タイトル_なんようの匠たち
file:3 【杵屋本店社長】菅野高志さん
file:3 【杵屋本店社長】菅野高志さん
南陽市宮内地区は「日本三大熊野」のひとつとして名高い熊野大社で知られ、古くより参詣に訪れる人々で賑わった地区です。そんな歴史ある宮内地区を発祥とする、創業二百年にわたって菓子製造を手がける「杵屋本店」。
県内産の原材料を積極的に導入し、添加物を極力廃する製法にこだわった姿勢は広く支持を集め、山形県、ひいては南陽を代表する和洋菓子として人気を博しています。そんな「杵屋本店」の社長、菅野高志さんをご紹介します。
注:菅は4画くさかんむり(艸部)の菅
ルーツは“熊野詣で”──杵屋本店さんは創業二百年とお聞きしましたが?

「もともとは “東北のお伊勢様”と呼ばれる熊野大社の参拝客の手土産にと、文化八年にお菓子を売り出したのが始まりです。その後、明治、大正、昭和と経て、戦後の混乱期には原材料の砂糖が入手し難いという事情もあって、山形市に店舗を構えたんですよ」
 それから半世紀以上、今では県内に二十店舗を構え、全国展開も活発におこなっている「杵屋本店」。
 その発展の秘訣、そしてその根底にある志をお伺いした。
大正6年当時の「杵屋本店」
今も同じ場所に居を構える「杵屋本店」1号店

 

皆の喜ぶ顔を求めて──時代と共に斬新な商品を開発されていますが、やはり家柄ですか?

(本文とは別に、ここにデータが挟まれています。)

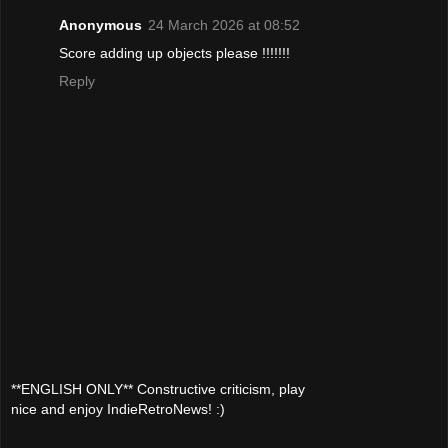
Anonymous
24 March 2026 at 08:52
Score adding up objects please !!!!!!!
Reply
**ENGLISH ONLY** Constructive criticism, play
nice and enjoy IndieRetroNews! :)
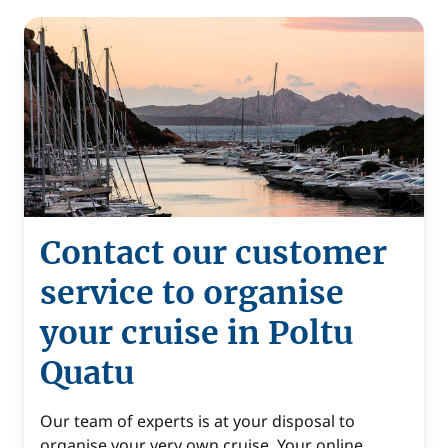
Contact our customer
service to organise
your cruise in Poltu
Quatu
Our team of experts is at your disposal to
organise your very own cruise. Your online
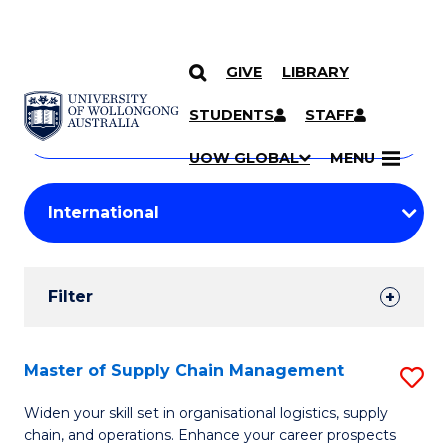
GIVE
LIBRARY
Search
SKIP TO CONTENT
Courses
STUDENTS
STAFF
Search
courses
Searc
UOW GLOBAL
MENU
by
Student
keyword
Filters
Filter
Results
Search
Master of Supply Chain Management
S
Results
M
Widen your skill set in organisational logistics, supply
chain, and operations. Enhance your career prospects
of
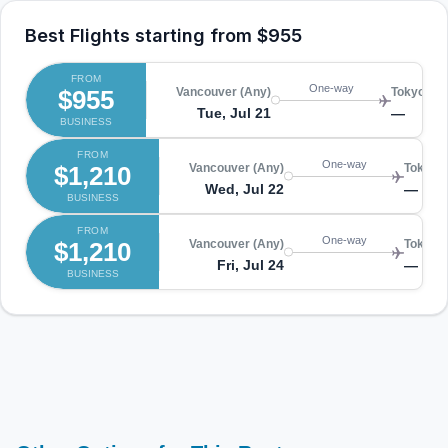
Best Flights starting from
$955
FROM
One-way
$955
Vancouver (Any)
Tokyo (An
Tue, Jul 21
—
BUSINESS
FROM
One-way
$1,210
Vancouver (Any)
Tokyo (
Wed, Jul 22
—
BUSINESS
FROM
One-way
$1,210
Vancouver (Any)
Tokyo (
Fri, Jul 24
—
BUSINESS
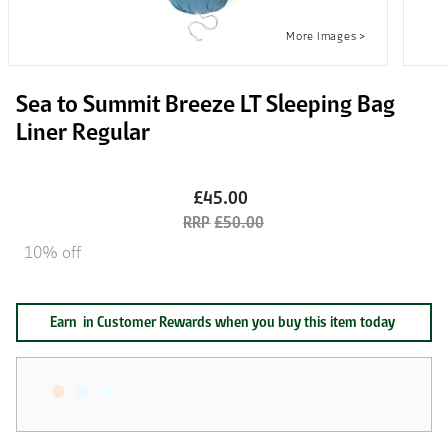
Sea to Summit Breeze LT Sleeping Bag
Liner Regular
£45.00
£50.00
10% off
Earn
in Customer Rewards when you buy this item today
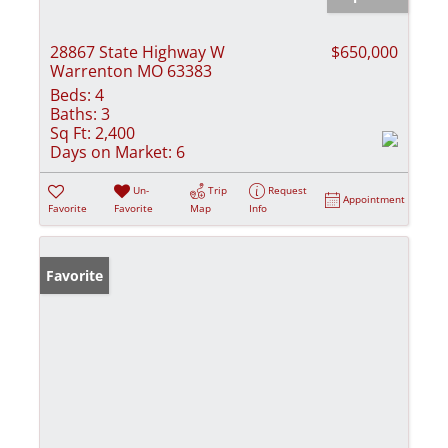
28867 State Highway W
$650,000
Warrenton MO 63383
Beds:
4
Baths:
3
Sq Ft:
2,400
Days on Market:
6
Un-
Trip
Request
Appointment
Favorite
Favorite
Map
Info
Favorite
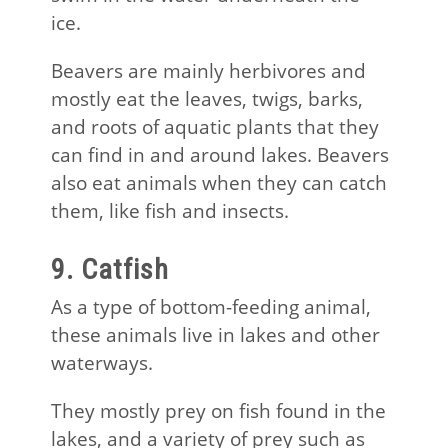
ice.
Beavers are mainly herbivores and
mostly eat the leaves, twigs, barks,
and roots of aquatic plants that they
can find in and around lakes. Beavers
also eat animals when they can catch
them, like fish and insects.
9. Catfish
As a type of bottom-feeding animal,
these animals live in lakes and other
waterways.
They mostly prey on fish found in the
lakes, and a variety of prey such as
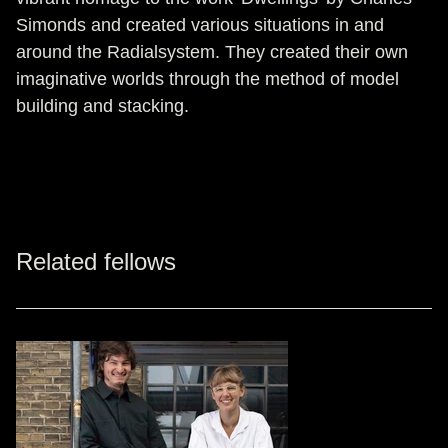
Simonds and created various situations in and
around the Radialsystem. They created their own
imaginative worlds through the method of model
building and stacking.
Related fellows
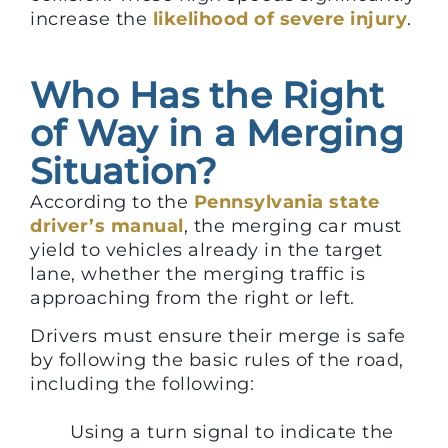
increase the
likelihood of severe injury
.
Who Has the Right
of Way in a Merging
Situation?
According to the
Pennsylvania state
driver’s manual
, the merging car must
yield to vehicles already in the target
lane, whether the merging traffic is
approaching from the right or left.
Drivers must ensure their merge is safe
by following the basic rules of the road,
including the following:
Using a turn signal to indicate the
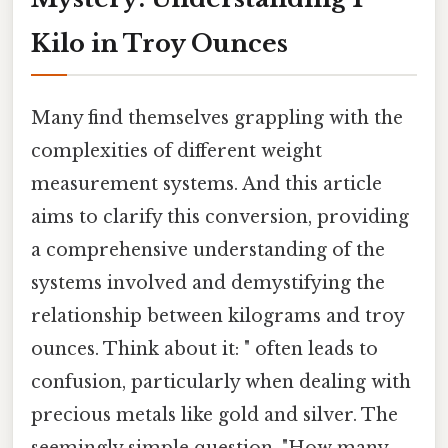
Kilo in Troy Ounces
Many find themselves grappling with the
complexities of different weight
measurement systems. And this article
aims to clarify this conversion, providing
a comprehensive understanding of the
systems involved and demystifying the
relationship between kilograms and troy
ounces. Think about it: " often leads to
confusion, particularly when dealing with
precious metals like gold and silver. The
seemingly simple question, "How many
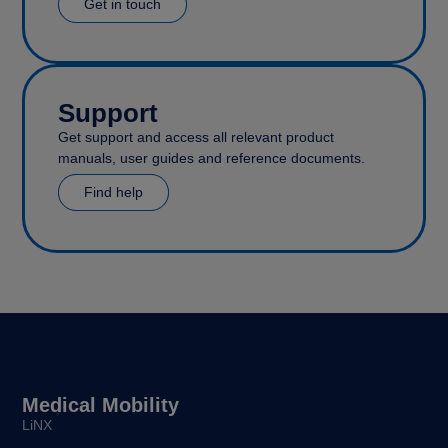
Get in touch
Support
Get support and access all relevant product
manuals, user guides and reference documents.
Find help
Medical Mobility
LiNX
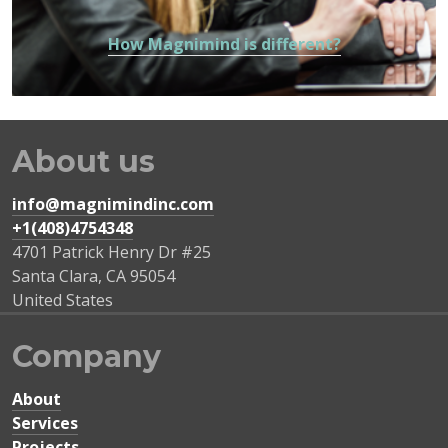
How Magnimind is different?
About us
info@magnimindinc.com
+1(408)4754348‬
4701 Patrick Henry Dr #25
Santa Clara
,
CA
95054
United States
Company
About
Services
Projects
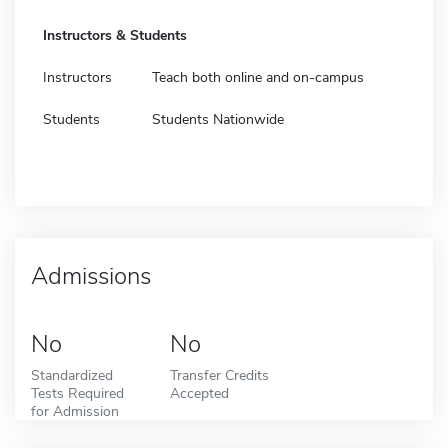
Instructors & Students
Instructors
Teach both online and on-campus
Students
Students Nationwide
Admissions
No
No
Standardized
Transfer Credits
Tests Required
Accepted
for Admission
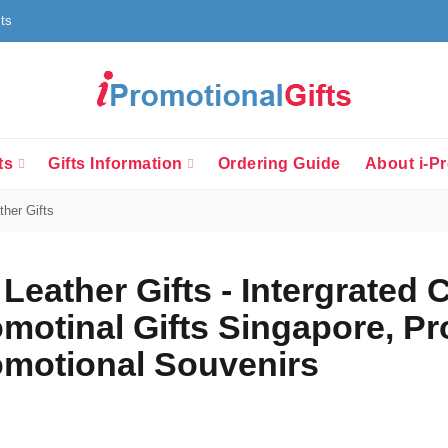
fts
ts
Gifts Information
Ordering Guide
About i-Pr
her Gifts
Leather Gifts - Intergrated 
motinal Gifts Singapore, P
motional Souvenirs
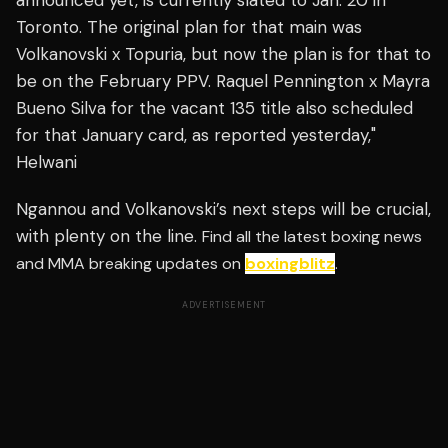
announced yet, is currently slated to Jan. 20 in
Toronto. The original plan for that main was
Volkanovski x Topuria, but now the plan is for that to
be on the February PPV. Raquel Pennington x Mayra
Bueno Silva for the vacant 135 title also scheduled
for that January card, as reported yesterday,"
Helwani
Ngannou and Volkanovski’s next steps will be crucial,
with plenty on the line.
Find all the latest boxing news
and MMA breaking updates on
boxingblitz
.
ADVERTISEMENT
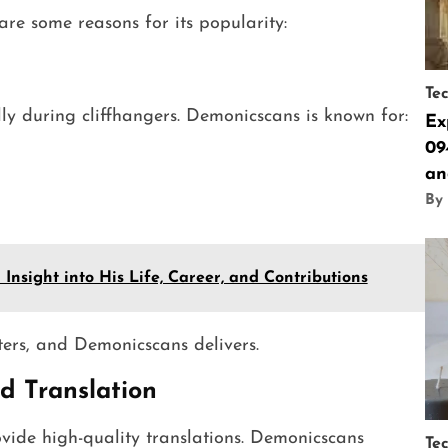
e some reasons for its popularity:
Te
y during cliffhangers. Demonicscans is known for:
Ex
09
an
By
Insight into His Life, Career, and Contributions
ters, and Demonicscans delivers.
d Translation
ovide high-quality translations. Demonicscans
Te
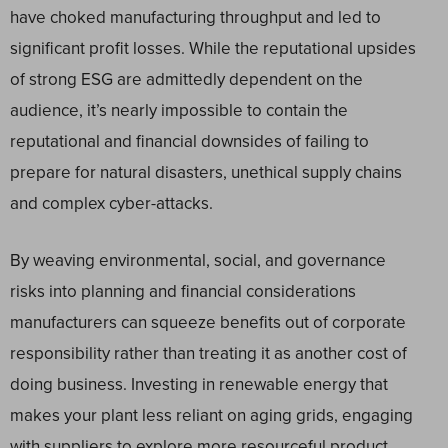
have choked manufacturing throughput and led to
significant profit losses. While the reputational upsides
of strong ESG are admittedly dependent on the
audience, it’s nearly impossible to contain the
reputational and financial downsides of failing to
prepare for natural disasters, unethical supply chains
and complex cyber-attacks.
By weaving environmental, social, and governance
risks into planning and financial considerations
manufacturers can squeeze benefits out of corporate
responsibility rather than treating it as another cost of
doing business. Investing in renewable energy that
makes your plant less reliant on aging grids, engaging
with suppliers to explore more resourceful product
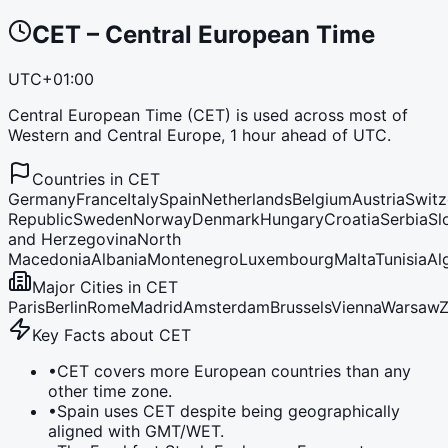
CET
–
Central European Time
UTC+01:00
Central European Time (CET) is used across most of
Western and Central Europe, 1 hour ahead of UTC.
Countries in
CET
Germany
France
Italy
Spain
Netherlands
Belgium
Austria
Switz
Republic
Sweden
Norway
Denmark
Hungary
Croatia
Serbia
Sl
and Herzegovina
North
Macedonia
Albania
Montenegro
Luxembourg
Malta
Tunisia
Al
Major Cities in
CET
Paris
Berlin
Rome
Madrid
Amsterdam
Brussels
Vienna
Warsaw
Z
Key Facts about
CET
•
CET covers more European countries than any
other time zone.
•
Spain uses CET despite being geographically
aligned with GMT/WET.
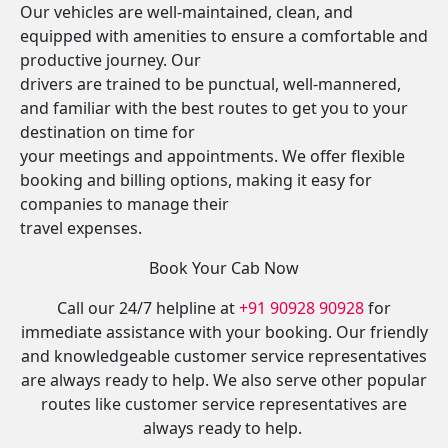
Our vehicles are well-maintained, clean, and
equipped with amenities to ensure a comfortable and
productive journey. Our
drivers are trained to be punctual, well-mannered,
and familiar with the best routes to get you to your
destination on time for
your meetings and appointments. We offer flexible
booking and billing options, making it easy for
companies to manage their
travel expenses.
Book Your Cab Now
Call our 24/7 helpline at
+91 90928 90928
for
immediate assistance with your booking. Our friendly
and knowledgeable customer service representatives
are always ready to help. We also serve other popular
routes like customer service representatives are
always ready to help.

「代々、新しもの好きなんですよ。戦後間もない時期にシュークリームやクリスマスケーキなど、当時としてはモダンな商品を販売したり、父の趣味がオーディオだったのもあって無料のステレオコンサートを開いたり。すべて、お客様に喜んでもらおうという気持ちの延長です」
 新商品を開発する際にも様々な試行錯誤を繰り返し、隠し味を盛り込んでいるんですと管野社長は言う。
 飾らないもてなしの心、細やかな気配りが、いかにも南陽の人らしいと感じた瞬間だった。
この夏からリニューアルした手提げ袋を見せてくれた菅野社長は生き生きとして見えた。
「秘伝豆」の生クリームをマシュマロに包んだ、アイディアが光るお菓子「雪まろ」。

 

宮内の魂、菓子に宿る──新しい商品開発を進める中でも、大切にしている部分などはありますか?

「やはり“熊野詣でにいらした方に喜ばれるお土産を提供したい”という宮内での創業当時の精神を忘れない事ですね。昔は今と違って、一生の間に何度も足を運べるものではなかったそうですから。そんな旅の思い出に残る品を作りたい。その心構えは今も変わっていないつもりです」
 現在は、契約を結んでいるブルーベリー農園の摘み取りを社員が手伝ったり、地元の酒蔵から買い取った酒粕を用いて酒饅頭を開発するなど、ユニークさの中にもしっかりとした地域へのまなざしが見える「地産地消」を徹底している「杵屋本店」。

 熊野大社を訪れる参詣客との「一期一会」を大切にしてきた、その思い。時を経て今なお息づく「宮内の誇り」を菓子に込めるその姿勢こそ、まさしく南陽の匠と呼ぶにふさわしい姿だと改めて実感しつつ、上山市の本社をあとにした。
オリジナリティ溢れる商品が並ぶ
明るい店内(写真は2号店)
ブルーベリーを摘み終えて、社員皆で記念の一枚。

 

 

 

菅野 高志(かんの たかし)

南陽市宮内出身
株式会社 杵屋本店 代表取締役社長
山形県洋菓子協会 会長

創業二百年を迎える和菓子の老舗
「杵屋本店」の社長として県内二十店舗はもとより、
全国的な展開も精力的におこなっている。